今日の産経ニュース(2019年12月29日分)

台湾・総統選討論会 蔡氏、中国への対抗強調 野党候補は批判に終始 - 産経ニュース

 「主権は短期的な経済的利益と引き換えにできない」と述べ、中国との経済交流の低迷はやむを得ないとの見方を示した。

 蔡英文も言ってること無茶苦茶ですね。問題は「経済交流か台湾の自主か(二者択一)」ではなく「台湾の自主性を維持した上でどうやって経済交流するか(どちらも利益として確保する)」つう話でしょうに。
 「自主か経済か」という「二者択一」で「自主を選択」では、「経済交流が沈滞して経済に悪影響」であることは明白です。それを「短期的にはやむを得ない」と居直るとはどういうことなのか。そもそも蔡の言う「短期間」とはどの程度の期間なのか。
 「総裁任期4年程度など短期間だ」と言うなら正気ではありません。とはいえ蔡もおそらく「いついつまでにけりを付ける」とはいえないでしょう。今までぶち上てきた「反中国路線(独立路線?)」を「面子」や「支持層の離反の恐怖」のために引っ込めることが出来ず、一方で経済沈滞という事実も否定できず「短期間なら我慢してくれ」と無責任に居直ってるだけでしょう。それが仮にも「国(?)を代表する政治家」、「行政のトップ」がやるべき事なのか?
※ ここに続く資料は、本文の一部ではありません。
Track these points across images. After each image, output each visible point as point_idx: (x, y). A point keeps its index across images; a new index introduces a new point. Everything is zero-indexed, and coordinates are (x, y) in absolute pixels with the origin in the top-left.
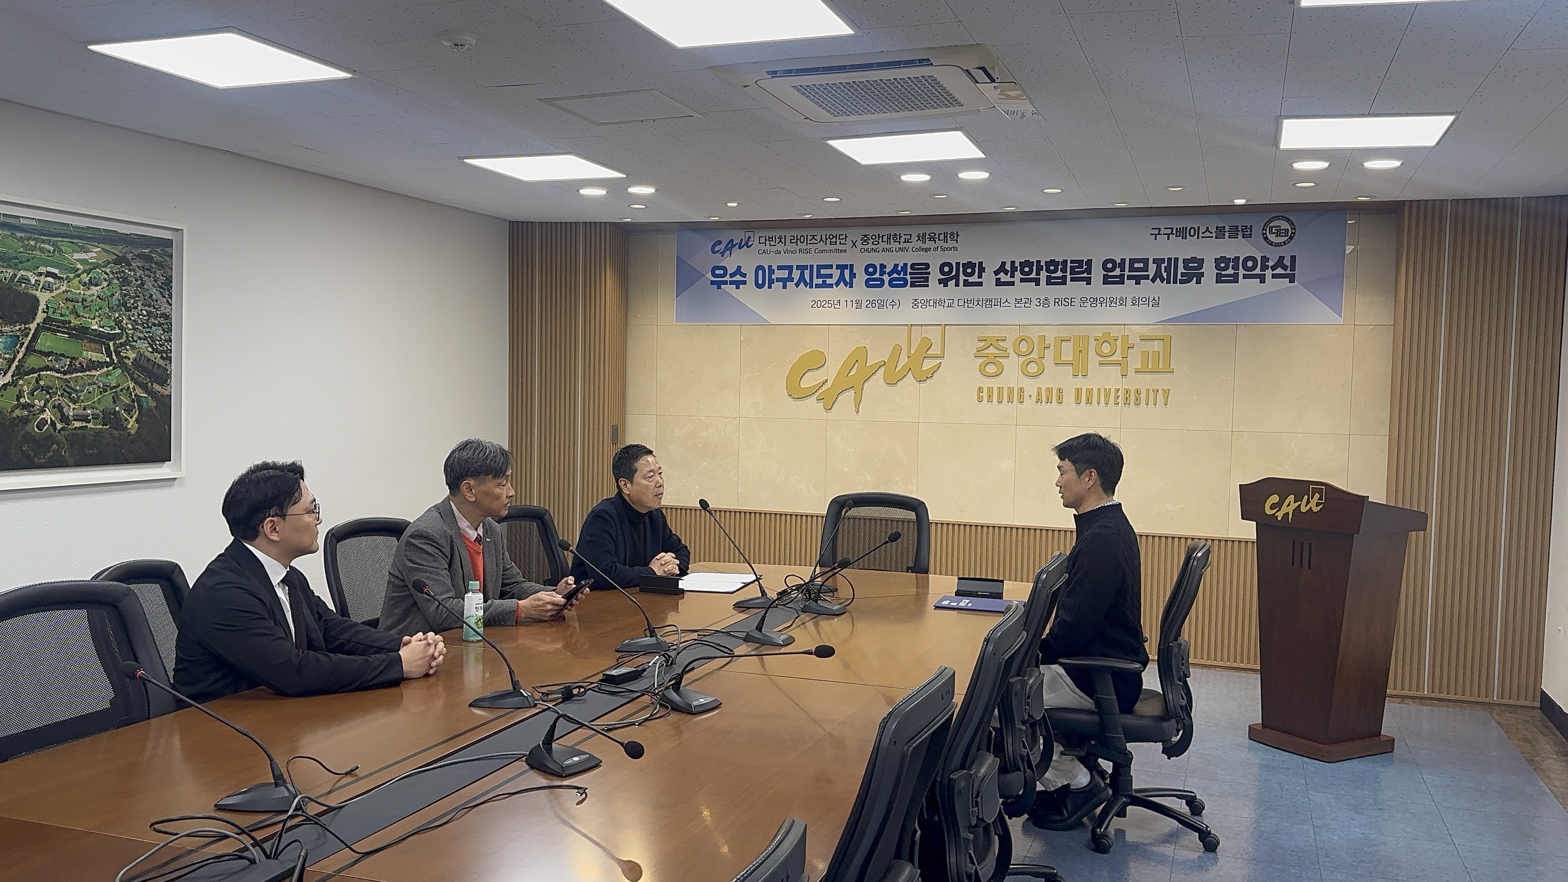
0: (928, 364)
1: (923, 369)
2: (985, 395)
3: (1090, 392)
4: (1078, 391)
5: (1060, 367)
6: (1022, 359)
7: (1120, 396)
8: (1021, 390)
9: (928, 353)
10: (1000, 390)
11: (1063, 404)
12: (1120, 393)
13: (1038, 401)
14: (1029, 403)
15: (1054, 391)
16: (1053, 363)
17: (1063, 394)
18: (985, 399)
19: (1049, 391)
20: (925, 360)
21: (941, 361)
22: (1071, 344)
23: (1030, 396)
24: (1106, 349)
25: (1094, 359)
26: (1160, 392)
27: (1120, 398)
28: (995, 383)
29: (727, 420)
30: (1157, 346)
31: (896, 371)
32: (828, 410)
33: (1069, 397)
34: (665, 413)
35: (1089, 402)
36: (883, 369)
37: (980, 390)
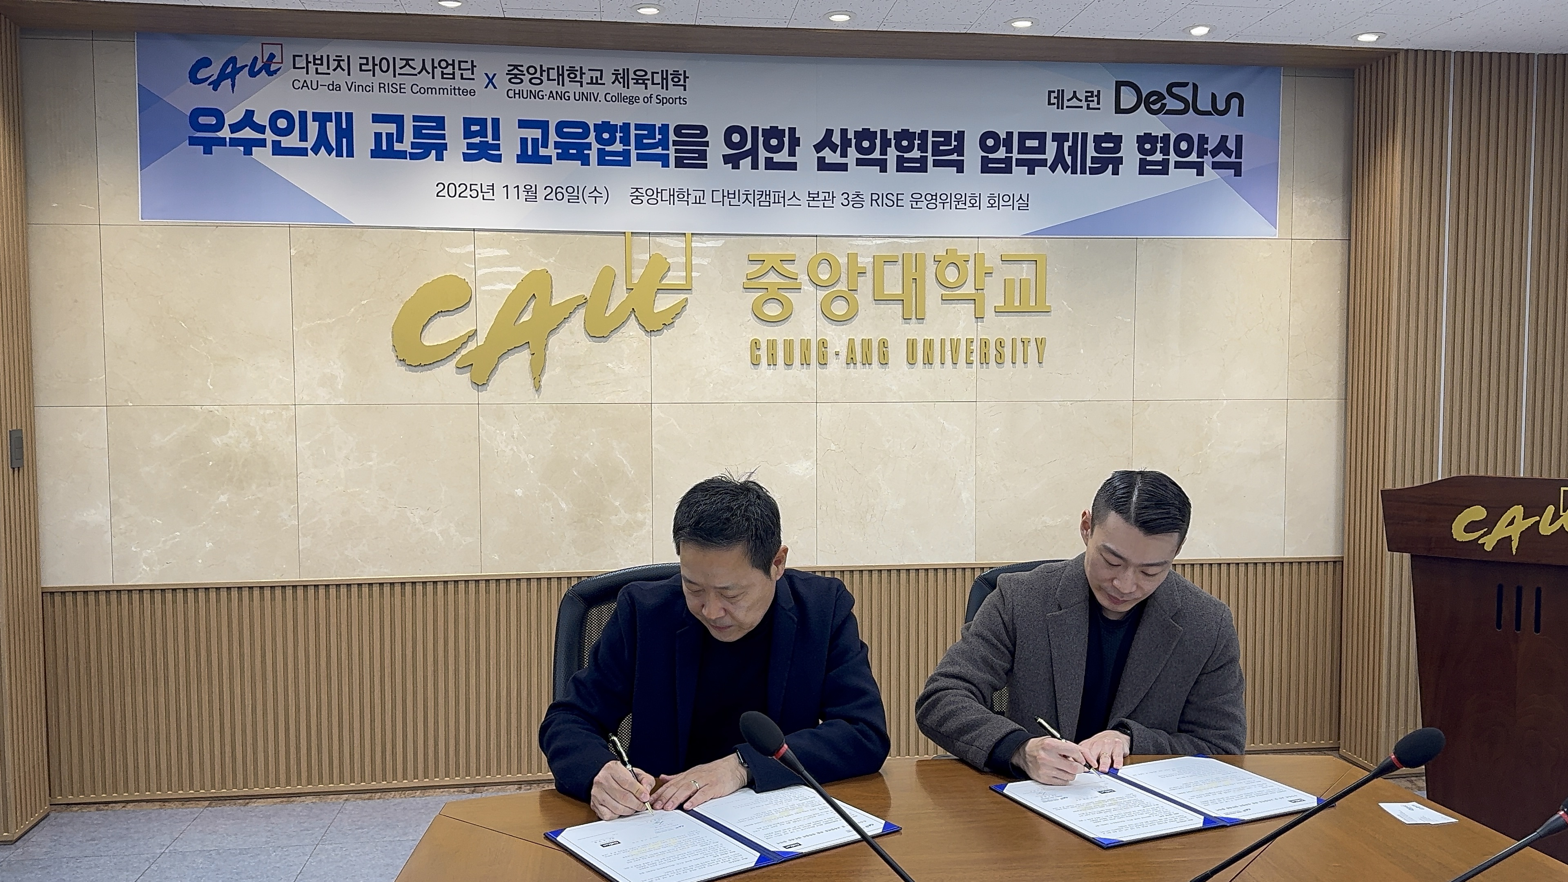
0: (664, 302)
2: (763, 353)
3: (928, 344)
4: (912, 345)
5: (883, 306)
6: (822, 294)
7: (975, 351)
8: (823, 344)
9: (663, 282)
10: (788, 344)
11: (890, 365)
12: (974, 347)
13: (851, 361)
14: (836, 366)
15: (875, 345)
16: (871, 299)
17: (889, 349)
18: (764, 361)
19: (867, 344)
20: (658, 295)
21: (686, 296)
22: (898, 268)
23: (837, 354)
24: (951, 275)
25: (933, 293)
26: (1033, 343)
27: (974, 354)
28: (779, 334)
29: (268, 412)
30: (1026, 271)
31: (607, 315)
32: (479, 385)
33: (898, 354)
34: (126, 401)
35: (928, 362)
36: (582, 312)
37: (756, 344)
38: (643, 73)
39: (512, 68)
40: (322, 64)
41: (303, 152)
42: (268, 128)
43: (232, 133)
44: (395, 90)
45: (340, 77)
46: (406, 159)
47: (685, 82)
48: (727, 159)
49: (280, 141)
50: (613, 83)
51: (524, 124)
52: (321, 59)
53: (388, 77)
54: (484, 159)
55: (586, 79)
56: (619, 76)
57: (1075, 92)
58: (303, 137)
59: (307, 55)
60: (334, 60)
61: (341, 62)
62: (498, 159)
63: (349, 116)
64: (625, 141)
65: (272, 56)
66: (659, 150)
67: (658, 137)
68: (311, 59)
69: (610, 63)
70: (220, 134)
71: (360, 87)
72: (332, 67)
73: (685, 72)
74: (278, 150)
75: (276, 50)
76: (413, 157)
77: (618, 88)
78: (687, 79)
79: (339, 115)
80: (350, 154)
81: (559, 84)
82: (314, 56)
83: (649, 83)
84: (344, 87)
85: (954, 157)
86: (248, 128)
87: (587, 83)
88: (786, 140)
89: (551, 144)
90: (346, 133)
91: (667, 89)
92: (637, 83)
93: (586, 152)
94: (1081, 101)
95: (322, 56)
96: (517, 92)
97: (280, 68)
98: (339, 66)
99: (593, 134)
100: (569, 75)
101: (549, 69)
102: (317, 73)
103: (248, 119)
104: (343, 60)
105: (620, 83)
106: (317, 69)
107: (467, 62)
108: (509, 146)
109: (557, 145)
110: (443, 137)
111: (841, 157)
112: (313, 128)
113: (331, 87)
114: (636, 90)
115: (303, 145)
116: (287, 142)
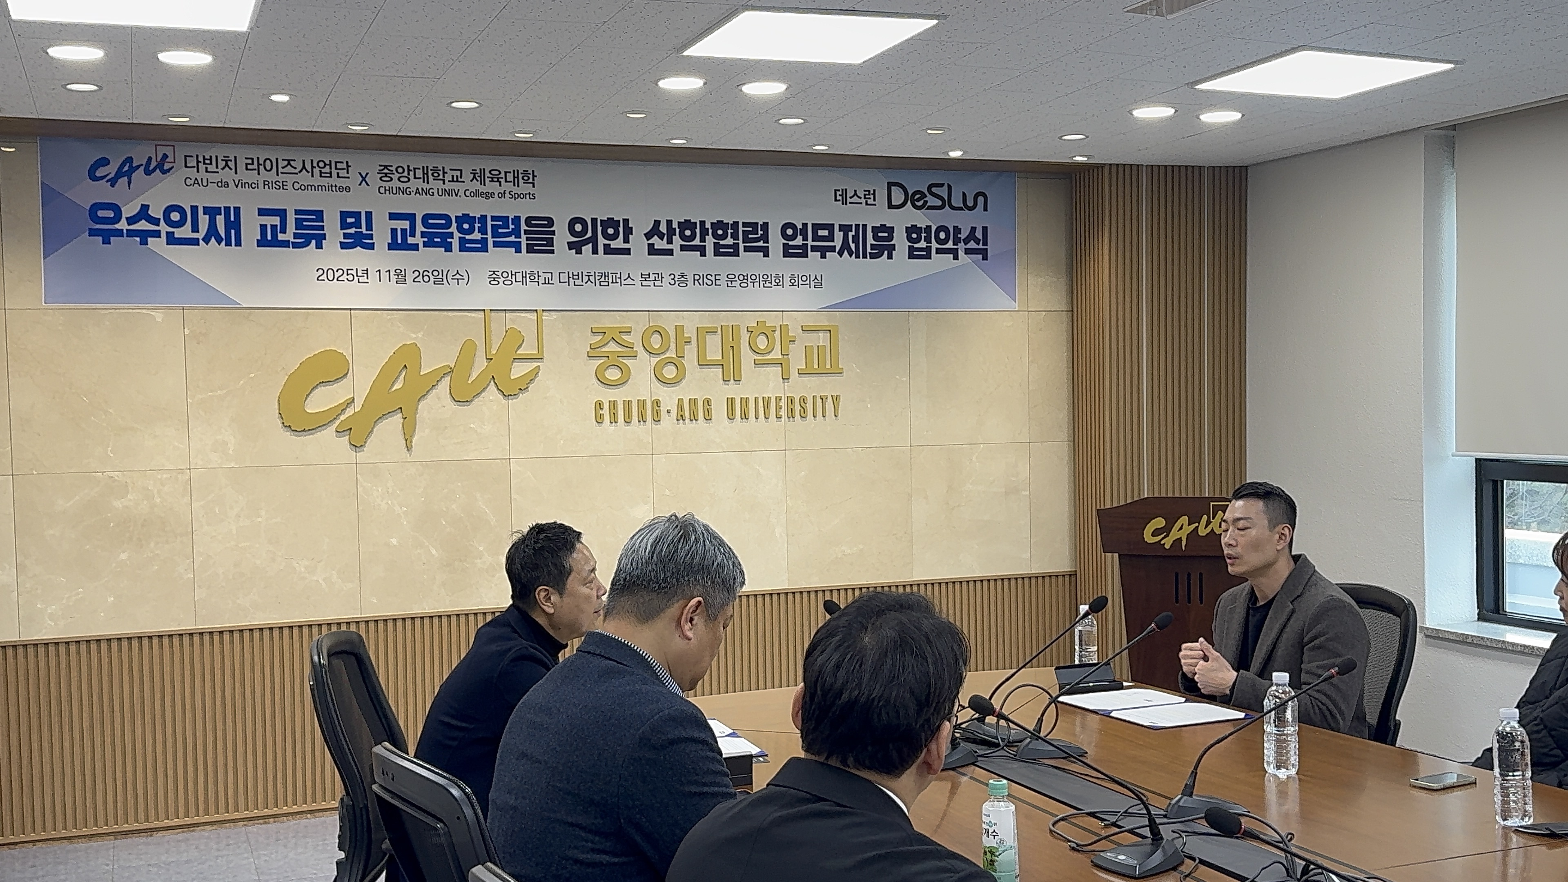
0: (519, 370)
1: (512, 378)
2: (606, 412)
3: (745, 402)
4: (731, 402)
5: (706, 370)
6: (655, 360)
7: (783, 407)
8: (656, 403)
9: (518, 353)
10: (627, 404)
11: (713, 420)
12: (782, 403)
13: (680, 417)
14: (668, 422)
15: (700, 404)
16: (696, 364)
17: (712, 407)
18: (607, 418)
19: (694, 403)
20: (514, 364)
21: (538, 364)
22: (718, 338)
23: (669, 412)
24: (762, 343)
25: (747, 358)
26: (829, 399)
27: (782, 409)
28: (619, 395)
30: (822, 339)
31: (469, 382)
32: (357, 447)
33: (719, 410)
35: (745, 416)
36: (447, 380)
37: (600, 405)
38: (497, 173)
39: (382, 168)
40: (211, 164)
41: (195, 242)
42: (162, 221)
43: (129, 224)
44: (278, 187)
45: (227, 175)
46: (289, 247)
47: (533, 180)
48: (571, 246)
49: (173, 233)
50: (471, 181)
51: (393, 216)
52: (211, 159)
53: (272, 176)
54: (359, 248)
55: (448, 177)
56: (477, 175)
57: (855, 191)
58: (195, 229)
59: (197, 156)
60: (222, 160)
61: (229, 162)
62: (371, 247)
63: (237, 210)
64: (483, 230)
65: (165, 156)
66: (512, 239)
67: (512, 227)
68: (201, 159)
69: (469, 164)
70: (118, 226)
71: (247, 185)
72: (221, 166)
73: (533, 172)
74: (172, 240)
75: (170, 153)
76: (296, 246)
77: (476, 185)
78: (535, 178)
79: (227, 209)
80: (238, 243)
81: (424, 182)
82: (204, 156)
83: (503, 181)
84: (231, 184)
85: (761, 244)
86: (143, 221)
87: (449, 181)
88: (621, 229)
89: (418, 234)
90: (234, 225)
91: (518, 186)
92: (492, 181)
93: (449, 240)
94: (860, 198)
95: (211, 157)
96: (387, 188)
97: (173, 167)
98: (227, 165)
99: (454, 225)
100: (432, 175)
101: (415, 169)
102: (207, 171)
103: (144, 213)
104: (231, 161)
105: (477, 181)
106: (206, 168)
107: (342, 162)
108: (381, 235)
109: (423, 234)
110: (322, 228)
111: (668, 243)
112: (204, 221)
113: (220, 184)
114: (491, 187)
115: (195, 235)
116: (179, 233)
【主張】エジルの中国批判 全体主義のリスク正視を - 産経ニュース
 日本でも「安倍を恐れるテレビ局が桜を見る会疑惑をろくに報じない」「ジャニーズや吉本興業と言った大手芸能プロの批判をテレビ局が避ける」などと言った問題があるので「言論の自由」は何も「中国限定」「独裁国家限定」の話ではない。
 日本でスポーツ選手、例えば「読売巨人軍選手」は果たして安倍政権批判ができるのかどうか?。激怒したナベツネによって巨人から追放されるのではないのか?(言うまでも無く、ナベツネ率いる読売新聞グループは安倍応援団です)
 しかし中国限定の話にしてしまう辺りがさすが産経です(勿論褒めてません)。


【主張】韓国憲法裁「却下」 文政権は国の約束を守れ - 産経ニュース
 以前も指摘しましたが三権分立上、裁判所の判決に行政が介入することは違法であり、文政権にできることはありません。
 「裁判所の判決に行政が介入しろ」というのでは「光華寮訴訟・中国敗訴判決*1(大阪高裁)」についてした中国の批判「あの判決は日中平和友好条約違反だ。日本政府は条約を守れ」が正しくなる。それに対する当時の日本政府の反論「三権分立上、何も出来ない」が間違いになる。
 また今の日本の裁判所で「日米安保違憲」「(米国の要請に基づく)自衛隊の海外派兵は違憲」などの判決が出て*2、米国が「なんとかしろ」と抗議した場合、産経は三権分立など無視して、「はい、わかりました」というのか、と言う疑念も生まれてきます。

 憲法裁は日韓合意が法的な履行義務のない「政治的合意」にすぎず、効力も不明だとした

 いやむしろ俺は当然の判決だと思いますが。
 なぜこうなったかと言えば、「安倍と朴」のいわゆる日韓合意は「正式な合意文書が何もないから」です。
 「合意文書の国会批准」という手続きが生じ、その結果「合意反対派によって批准否定→合意崩壊」となるのを安倍と朴クネが恐れて姑息な計算をしたのか、「特に合意文書は作りませんでしたが、記者発表したことが合意です」で片付けてしまった。
 その結果、韓国最高裁は「合意文書がないのでは、合意の詳しい内容を確定することが困難」「そんなものは政治的合意とはいえても、法的拘束力を持った合意とは言えない(裁判所が合意に法的効力を認めることは出来ない)」と判決したわけです。
 合意文書作成をネグれば、「こうした事態が起こること」は容易に予測できました。
 この日韓合意以外に政府間合意について「合意文書を作成せず、記者発表だけで片付けた」あげく、そんなもんに「法的拘束力を認めた前例」なんかあるのかといったら、おそらくないでしょう。
 姑息な計算から「正式な合意文書をつくらなかった安倍と朴の落ち度(?)」であり、韓国最高裁には何一つ落ち度はない。

*1:ただし最高裁でこの判決は破棄され地裁に差し戻され事実上台湾が敗訴しました(現在、地裁で審理が続いてる状況で判決が確定していないので厳密には「敗訴ではない」ですが、今のところ確定判決がいつ出るのかは全く分かりません)。